Filmmaker: How and why did you wind up being the editor of your film? What were the factors and attributes that led to your being hired for this job?

Kamiński: Jakub Piątek, the director of Prime Time, invited me to cooperate on editing of that movie. I think it was influenced by our earlier acquaintance—we know each other from the Lodz Film School. I also knew the producers well—we already worked together. It was also clear from the first meeting that the film will have two editors, which turned out to be a great solution.

Filmmaker: In terms of advancing your film from its earliest assembly to your final cut, what were goals as an editor? What elements of the film did you want to enhance, or preserve, or tease out or totally reshape?

Kamiński: We watch the film by following the film characters—we identify with them, experience their dilemmas, feel their moods, follow them, and after the screening is over, we think about them. Therefore, the most important thing in editing is to build strong characters also by using means of film expression. There are the actors who give us editors the most important building footage, thanks to which the viewer leaves the cinema touched or delighted. It was no different in the case of Prime Time—our protagonist, Sebastian draws the viewers’ attention. Our goal was to show precisely his changing “emotional states,” give the viewers as close as possible access to his personality. So, we were shaping the structure of the film to achieve that aim.

Filmmaker: How did you achieve these goals? What types of editing techniques, or processes, or feedback screenings allowed this work to occur?
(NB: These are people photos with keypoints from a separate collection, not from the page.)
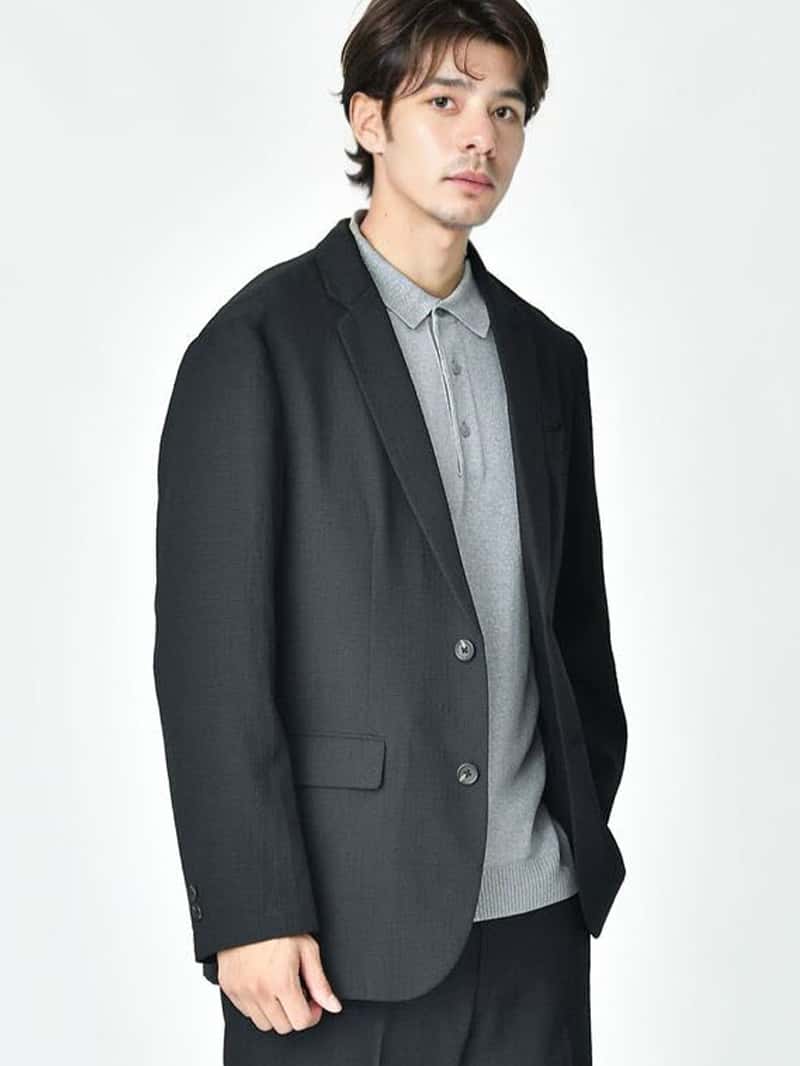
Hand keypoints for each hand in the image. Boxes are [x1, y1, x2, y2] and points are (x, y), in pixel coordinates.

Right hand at [218, 933, 342, 1033]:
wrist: (249, 910)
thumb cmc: (279, 926)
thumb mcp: (307, 948)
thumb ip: (320, 982)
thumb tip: (333, 1006)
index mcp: (281, 982)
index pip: (300, 1022)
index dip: (312, 1014)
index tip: (312, 1001)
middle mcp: (259, 991)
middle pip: (283, 1027)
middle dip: (294, 1013)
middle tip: (297, 992)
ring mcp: (241, 991)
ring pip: (263, 1023)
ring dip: (275, 1012)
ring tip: (280, 988)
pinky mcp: (229, 988)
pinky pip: (245, 1012)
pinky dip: (256, 1005)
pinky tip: (264, 985)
Kamiński: Well, there is only one solution to solve the problem: keep working on the edit. This is often helped by screenings when producers or filmmakers are present. Important thing—they should be completely unfamiliar with the script and film topic. Their remarks, even when completely inaccurate, are always a source of creative inspiration and help to find a surprising narrative or editing solution.

Filmmaker: As an editor, how did you come up in the business, and what influences have affected your work?
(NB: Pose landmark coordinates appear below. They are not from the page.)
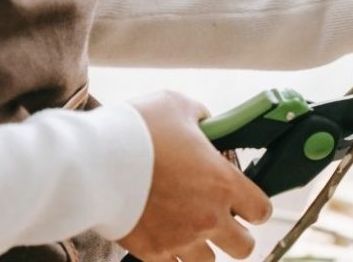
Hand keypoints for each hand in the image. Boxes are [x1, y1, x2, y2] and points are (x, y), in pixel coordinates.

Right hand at [119, 92, 270, 261]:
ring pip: (208, 261)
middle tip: (222, 221)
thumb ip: (201, 118)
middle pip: (243, 247)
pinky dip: (171, 257)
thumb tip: (207, 123)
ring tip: (188, 229)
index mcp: (223, 183)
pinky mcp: (151, 252)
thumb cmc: (137, 131)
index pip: (261, 210)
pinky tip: (163, 239)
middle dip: (236, 235)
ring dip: (203, 247)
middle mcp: (208, 216)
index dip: (255, 206)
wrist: (91, 162)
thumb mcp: (177, 106)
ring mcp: (180, 239)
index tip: (245, 202)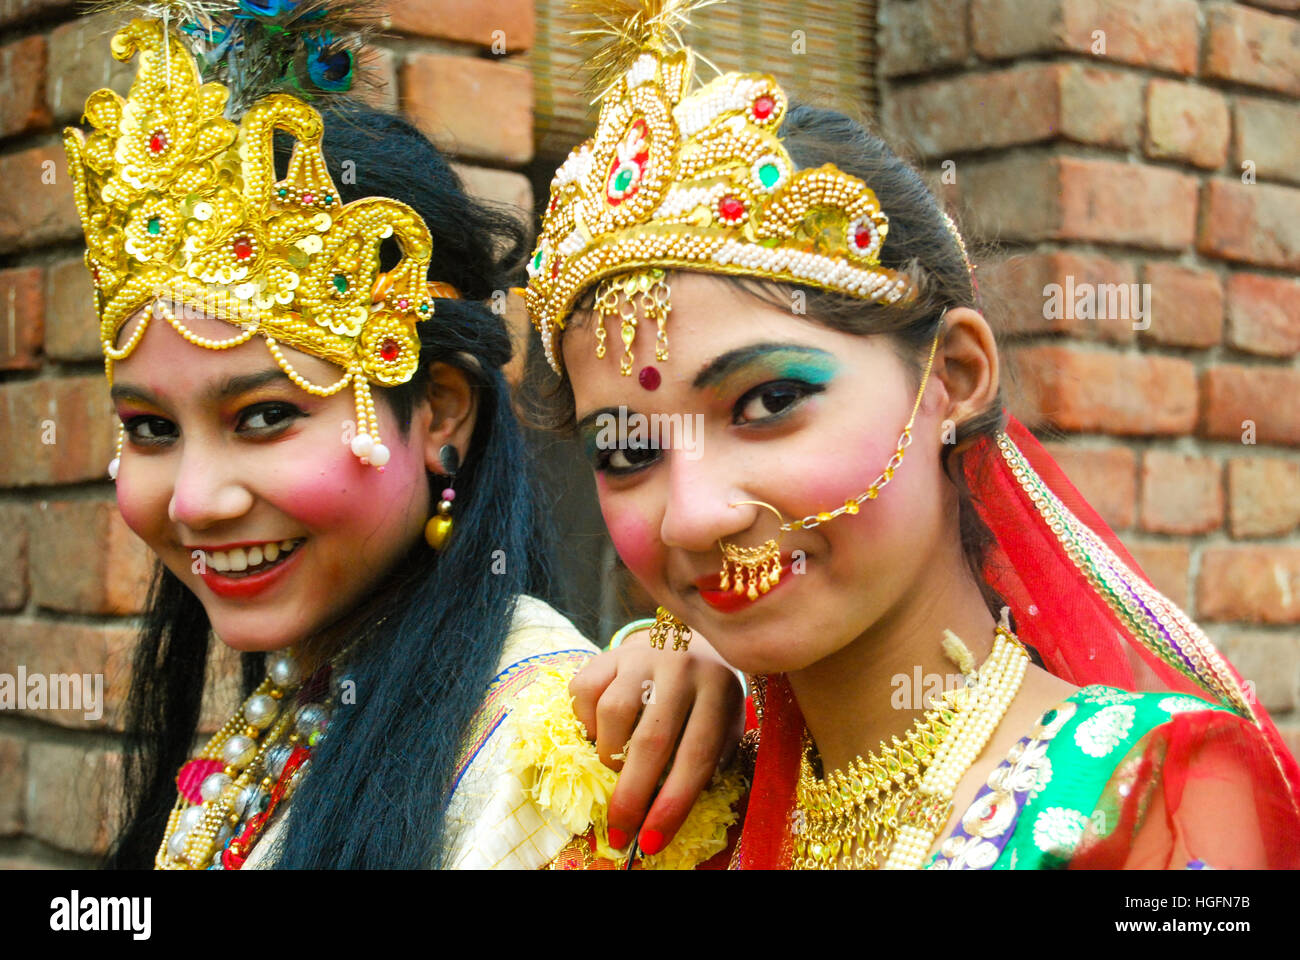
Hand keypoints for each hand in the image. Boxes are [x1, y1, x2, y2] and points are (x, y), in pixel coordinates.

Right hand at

Kamiński: I made the decision that I wanted to study film editing and work in this profession after watching one particular movie four times. I always recommend it to my students, and some of them have written extensive papers on it. I saw an excerpt of this movie a week ago by accident—it’s still magnetic on me. This was All That Jazz by director Bob Fosse, the outstanding editor Allan Heim won an Oscar that time. I was studying editing at famous Czech film school FAMU in Prague.

Filmmaker: What editing system did you use, and why?

Kamiński: Since 1994 I’ve been working on Avid Media Composer. It happened a few years ago that I was using two different editing systems, which was also an interesting experience. But one of these programs has stopped growing and I very much regret it. The manufacturer focused on a mass audience, stopped developing the application used by professionals. So, I stayed with Avid—it’s probably a matter of using the program for a long time.

Filmmaker: What was the most difficult scene to cut and why? And how did you do it?

Kamiński: I think I couldn’t point a single scene—but some of them were quite long (eight to ten minutes), had their own interesting structure and editing them was a challenge. The director often worked with the actors improvising, which, taking into account long timing of the scene gave very interesting results and rich material for editing. So, our work was as always—polishing the scenes and looking for the best shape of the whole movie.

Filmmaker: Finally, now that the process is over, what new meanings has the film taken on for you? What did you discover in the footage that you might not have seen initially, and how does your final understanding of the film differ from the understanding that you began with?

Kamiński: Despite the fact that the movie talks about events occurring 20 years ago, some viewers perceive it as something immersed in the present day. For me that’s a surprising discovery, I’m personally happy that our protagonist and the subject of the film could so deeply resonate in the contemporary world.